At the time, both Europe and North America had a rekindling of interest in the classical era — a renaissance of the renaissance, so to speak. But that neoclassicist revival gained an extra layer of meaning in the newly independent United States, wrote William Zelinsky in a 1967 article in Geographical Review:
“[T]here was an abrupt crystallization of the classical idea in the young Republic’s newer settlements and the notion of a New Athens and a New Rome was becoming a lively one, supplementing the long immanent doctrine of a New Zion. The concurrent French Revolution, linking as it did the image of the classical world with republican principles, probably gave the new fad added impetus.”
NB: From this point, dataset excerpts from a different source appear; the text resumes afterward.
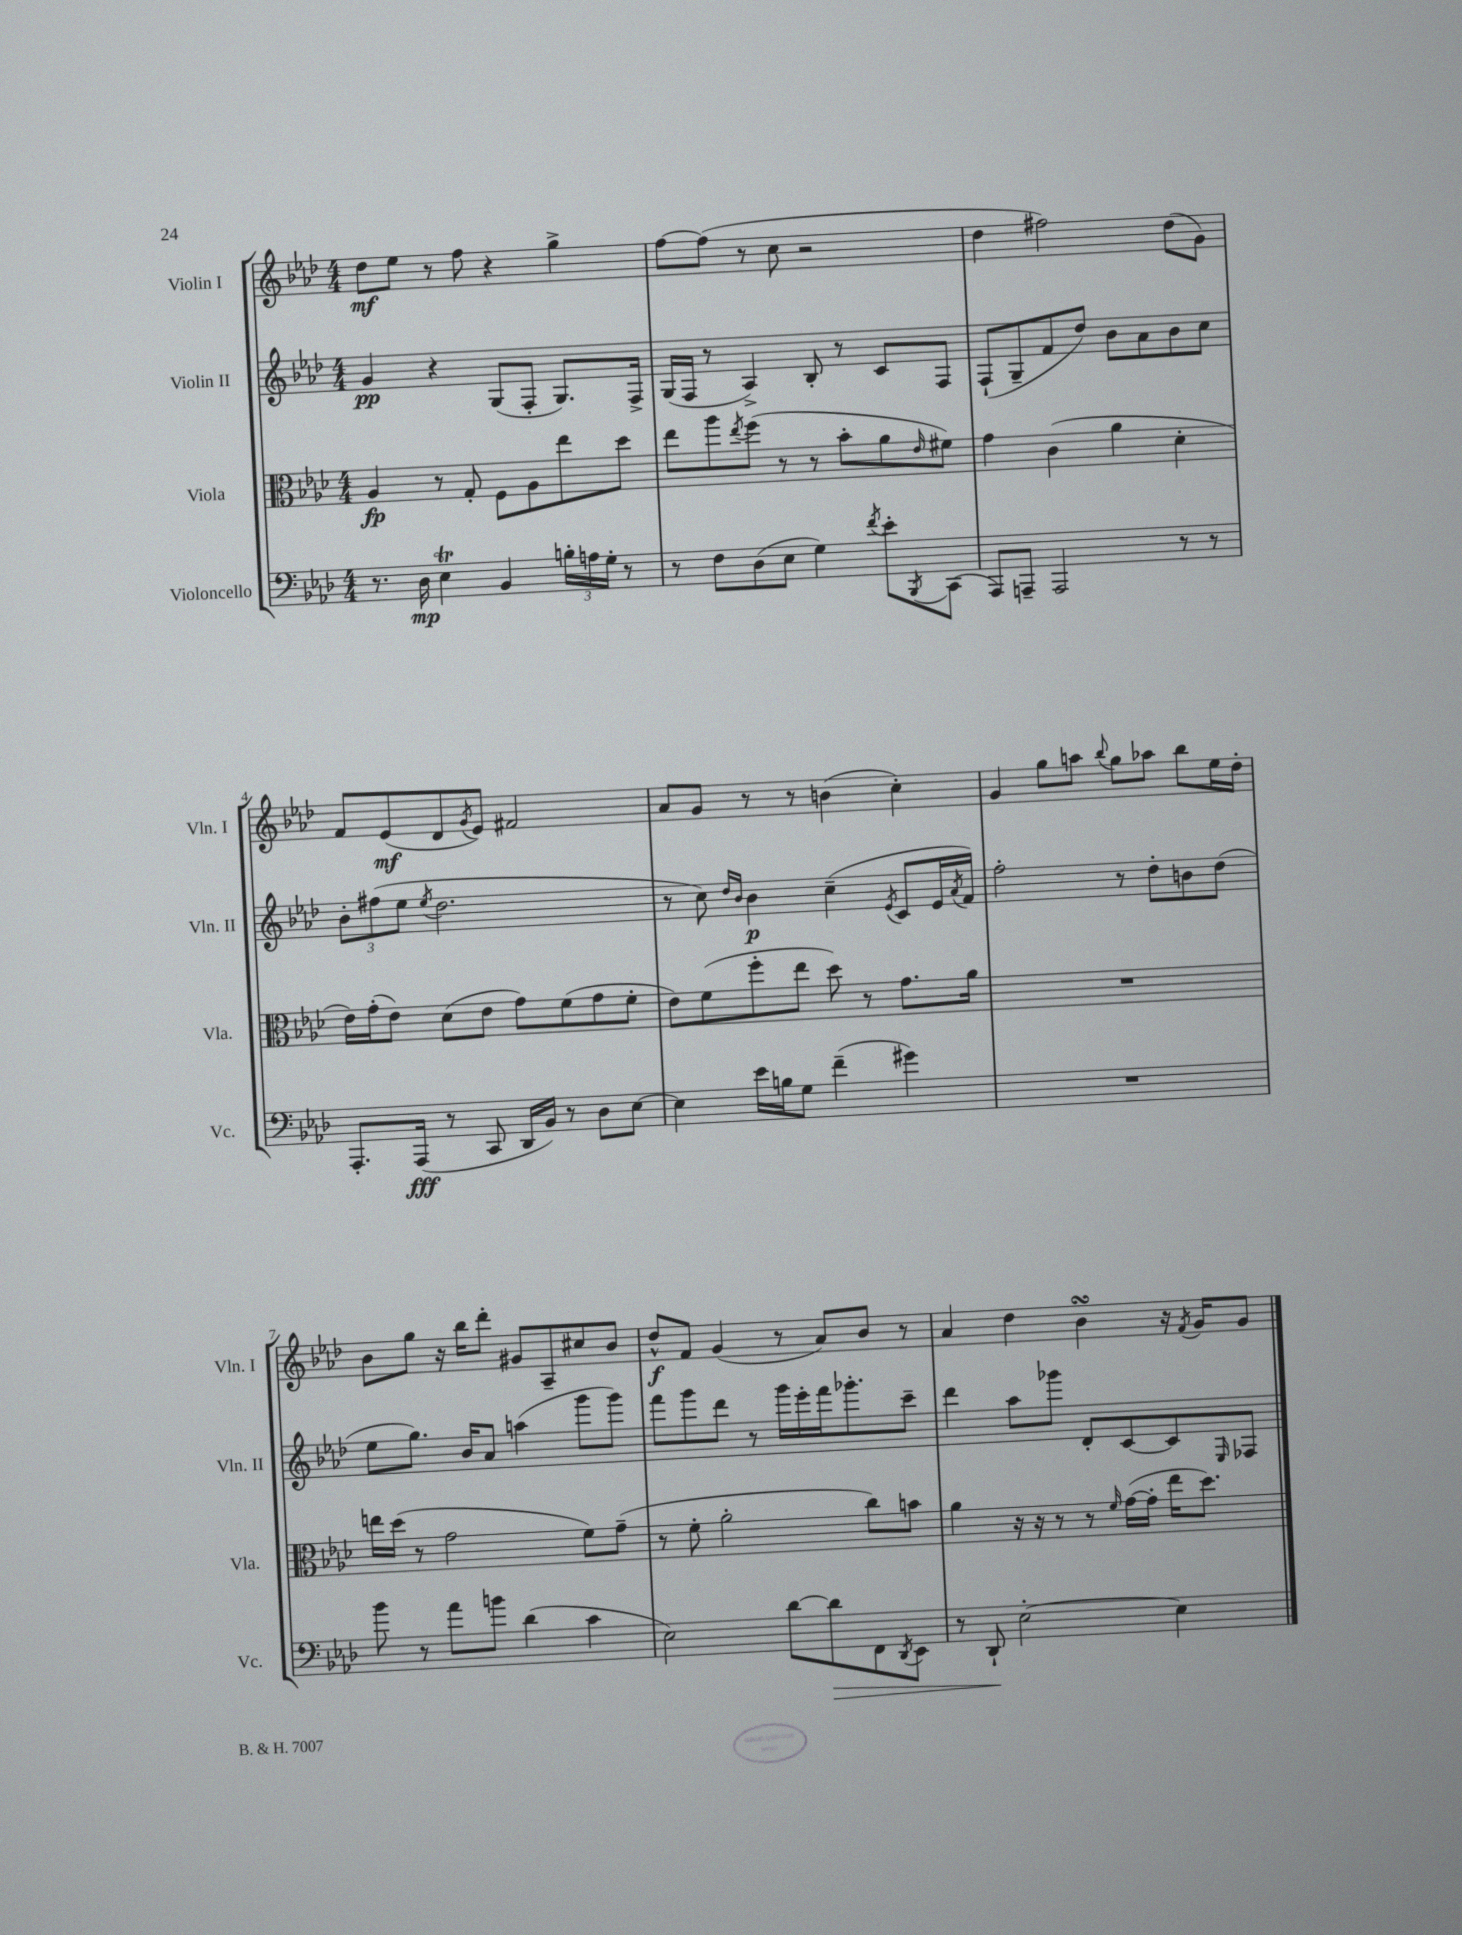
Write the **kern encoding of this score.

**kern	**kern	**kern	**kern
*staff4	*staff3	*staff2	*staff1
*clefF4	*clefC3	*clefG2	*clefG2
*k[b-e-a-d-]	*k[b-e-a-d-]	*k[b-e-a-d-]	*k[b-e-a-d-]
*M4/4	*M4/4	*M4/4	*M4/4
8.r	4A-	4g	8dd-
.	.	.	8ee-
16D-	.	.	.
4E-	8r	4r	8r
.	8G'	.	8ff
4BB-	8F	(8G	4r
.	8A-	8F'	.
24B'	8ee-	8.G)	4gg^
24A	.	.	.
24G'	.	.	.
8r	8dd-	.	.
.	.	16F^	.
=	=	=	=
8r	8ee-	(16G	[8ff
.	.	16F	.
8F	8aa-	8r	(8ff]
.	8qee-	.	.
(8D-	(8ff	4A-^)	8r
8E-	8r	.	8cc
4G)	8r	8B-'	2r
.	8b-'	8r	.
8qf	.	.	.
8e-'	8a-	8c	.
8qBBB-	16qqe-	.	.
(8CC	8f#)	8F	.
=	=	=	=
8AAA-)	4g	(8F`	4dd-
8AAA~	.	8G~	.
2AAA	(4c	8f	2ff#)
.	.	8dd-)	.
.	4a-	8b-	.
.	.	8a-	.
8r	4d-'	8b-	(8dd-
8r	.	8cc	8g)
=	=	=	=
8.AAA-'	16e-)	12b-'	8f
.	(16g'	.	.
.	.	(12ff#	.
.	8e-)	.	(8e-
.	.	12ee-	.
(16AAA-	.	.	.
.	.	8qee-	.
8r	(8d-	2.dd-	8d-
.	.	.	8qg
8CC	8e-	.	8e-)
16DD-	8g)	.	2f#
16BB-)	.	.	.
8r	(8f	.	.
8D-	8g	.	.
[8E-	8f'	.	.
=	=	=	=
4E-]	8e-)	8r	8a-
.	(8f	8cc)	8g
.	.	16qqdd-	.
.	.	16qqb-	.
16e-	8ff'	4b-	8r
16B	.	.	.
8G	8ee-	.	8r
(4f~	8dd-)	(4cc~	(4b
.	8r	.	.
.	.	8qe-	.
4g#)	8.g	8c	4cc')
.	.	16e-	.
.	.	8qa-	.
.	16a-	16f)	.
=	=	=	=
1r	1r	2ff'	4g
.	.	.	8gg
.	.	.	8aa
.	.	.	8qqbb-
.	.	8r	8gg
.	.	8dd-'	8aa-
.	.	8b	8bb-
.	.	(8dd-	16ee-
.	.	.	16dd-'
=	=	=	=
8b-	16ee	8ee-	8b-
.	(16dd-	.	.
8r	8r	8.gg)	8gg
8a-	2g	.	16r
.	.	16b-	16bb-
8b	.	8a-	8ddd-'
(4d-	.	(4aa	8g#
.	.	.	8A-~
4c	8f)	8ggg	8cc#
.	(8g~	8ggg)	8b-
=	=	=	=
2E-)	8r	8fff	8dd-^^
.	8f'	8ggg	8f
.	2a-'	8ddd-	(4g
.	.	8r	.
[8d-	.	16ggg	8r
.	.	16eee-'	.
8d-]	.	16fff	8a-)
.	.	8.ggg-'	.
8FF	8cc)	.	8b-
8qDD-	.	.	.
8EE-	8b	8ccc~	8r
=	=	=	=
8r	4a-	4ddd-	4a-
8DD-`	.	.	.
[2E-'	16r	8aa-	4dd-
.	16r	.	.
.	8r	8ggg-	.
.	8r	8d-'	4b-
.	16qqf	.	.
.	([16g	[8c	.
.	16g']	.	.
4E-]	16ee-	8c]	16r
.	.	.	8qf
.	8.dd-)	.	16g
.	.	16qqE-	.
.	.	8F-	8g
==	==	==	==
*-	*-	*-	*-
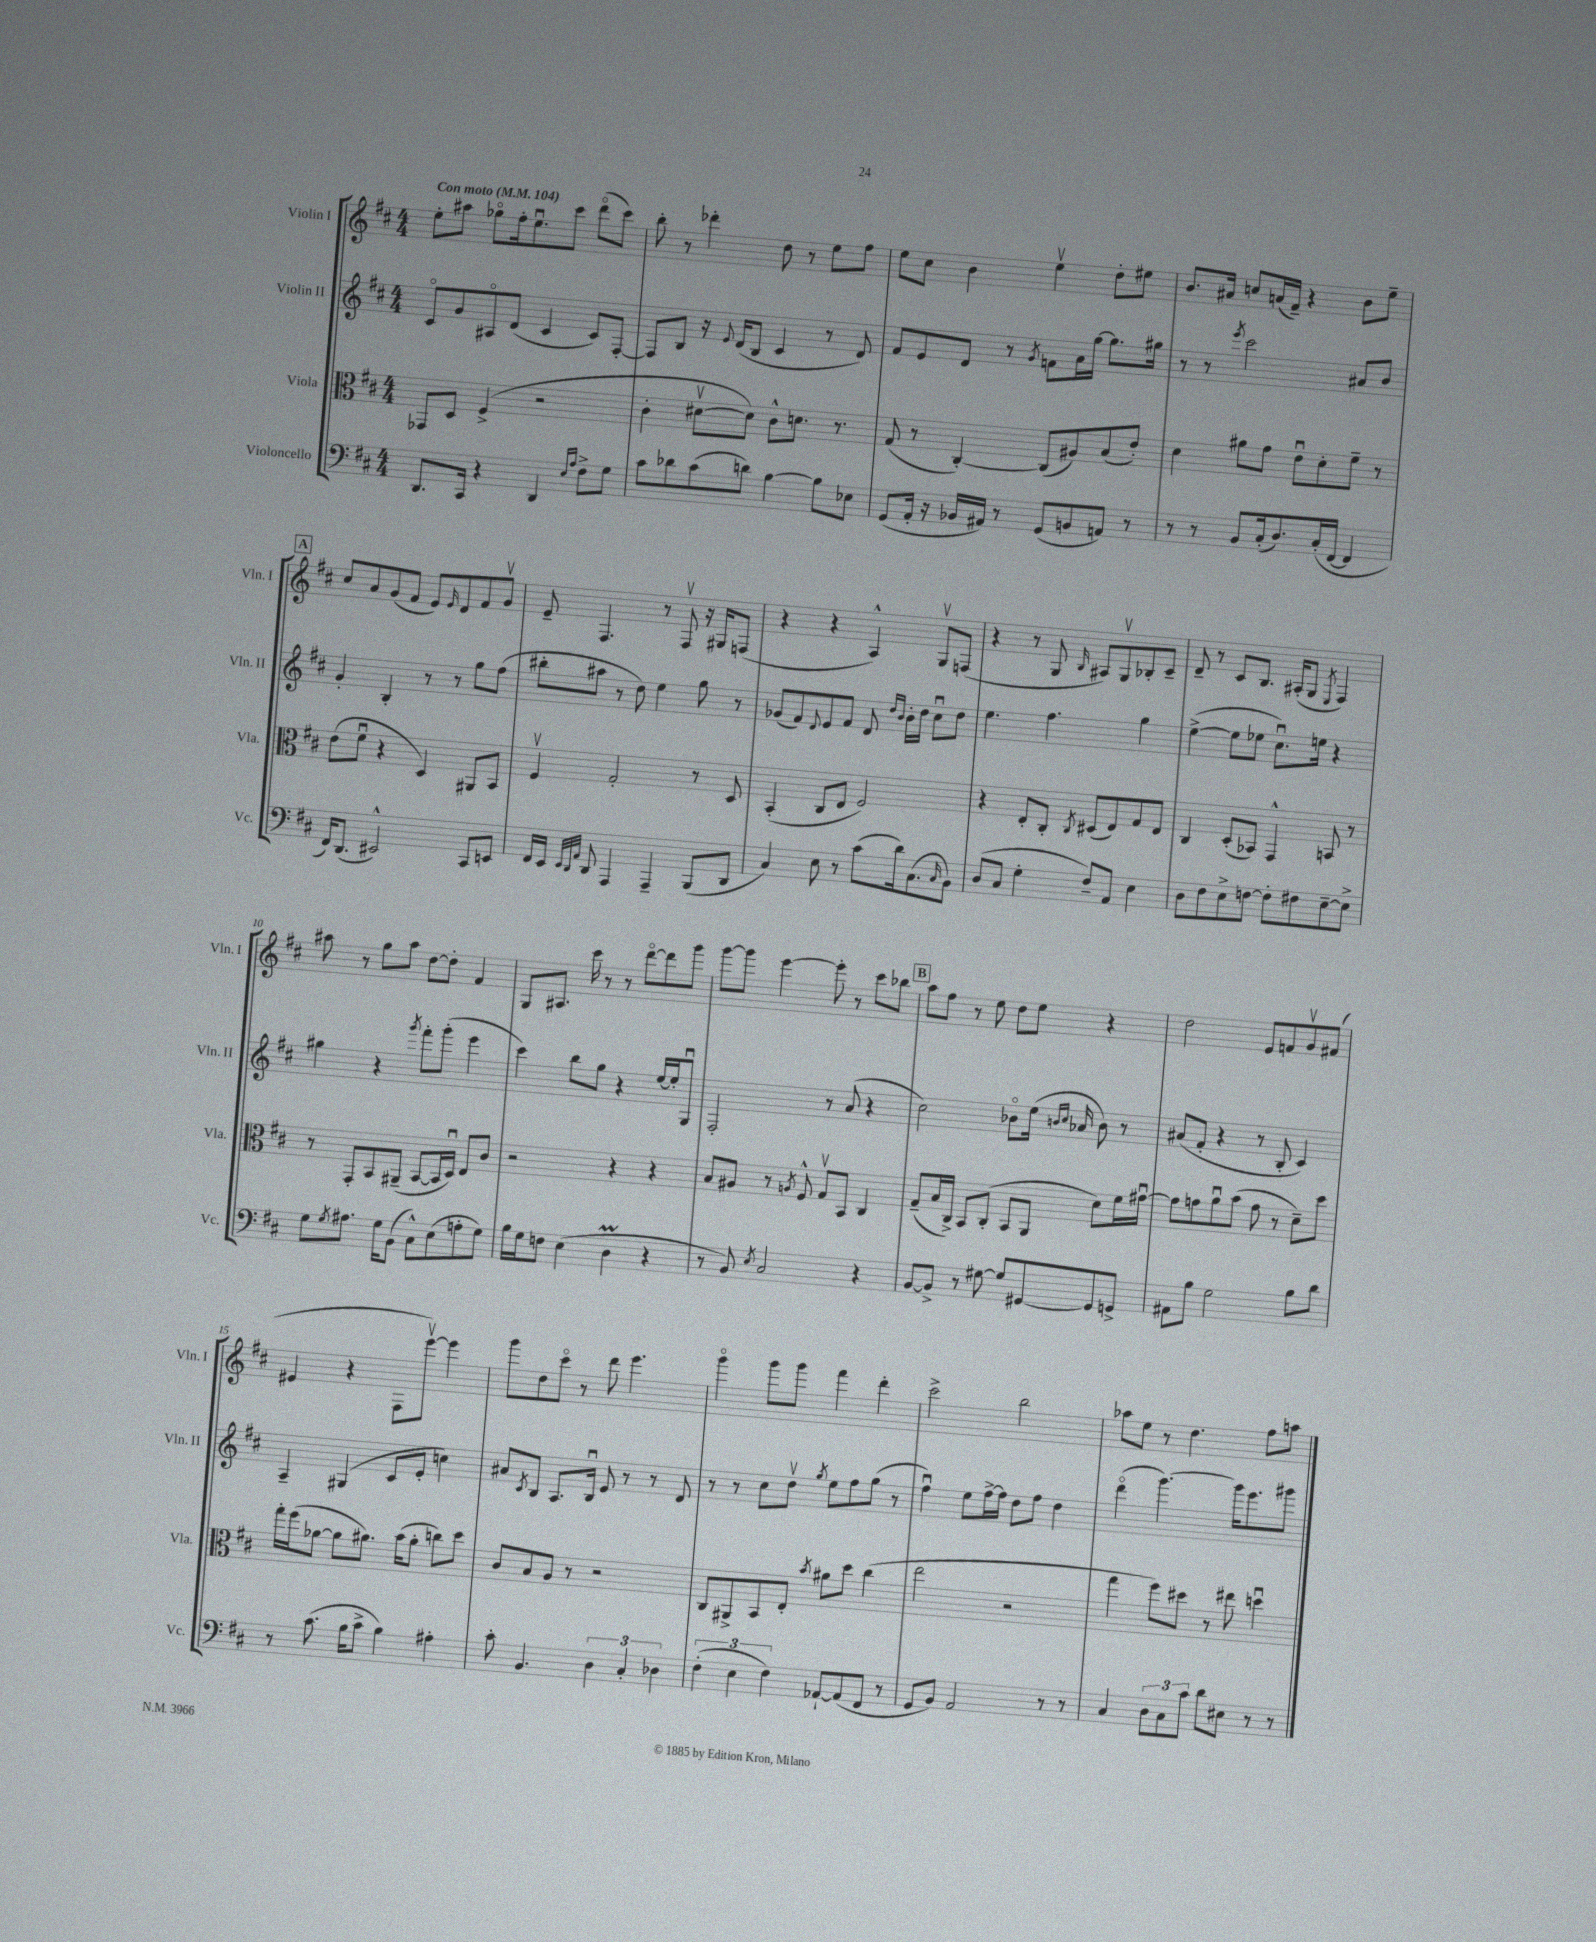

That’s how the Military Tract — developed soon after the Revolutionary War, and specifically for its veterans — turned into a hotbed of classical place names. The neoclassicist “fad” also influenced building styles. And so the Military Tract also became “the zone of maximum intensity for the early development of Greek Revival architecture and for the penetration of this style into vernacular buildings.”
As the American frontier expanded, the classic style of naming towns and building houses spread from the Military Tract throughout the rest of the country. As these maps show, the spread was somewhat uneven.
America, land of (almost) a hundred Troys
Some classical names turned out more popular than others. For example: Syracuse (in New York) only chose that name (in 1820) because Corinth was already taken. Listing the most popular localities with classical names, Zelinsky finds that Troy, with 97 occurrences, was the most widely used place name. Here’s the entire top 10:
- Troy (97)
- Eureka (83.5)
- Anyplace ending in -polis or -ople (68.5)
- Etna (57)
- Antioch (56)
- Athens (54.5)
- Rome (54.5)
- Albion (51)
- Arcadia (50)
- Palmyra (49)
The list includes people and places from Antiquity, but also Greek letters such as Alpha (39) and Omega (29). There are about a dozen Utopias in the U.S. and half a dozen Coronas.
The ten least popular place names on the list (each with just five occurrences) are: Athen(i)a, Brutus, Cadmus, Caesar, Ephesus, Nestor, Pandora, Parnassus, Patmos, and Theta.
The U.S. is not the only settler country with the need to come up with names for thousands of new villages, towns, and cities. However, the wholesale adoption of Greek and Roman names for places is something particular to the U.S., and repeated only on a much smaller scale in countries like Canada, Australia, New Zealand, South Africa, and the countries of Latin America.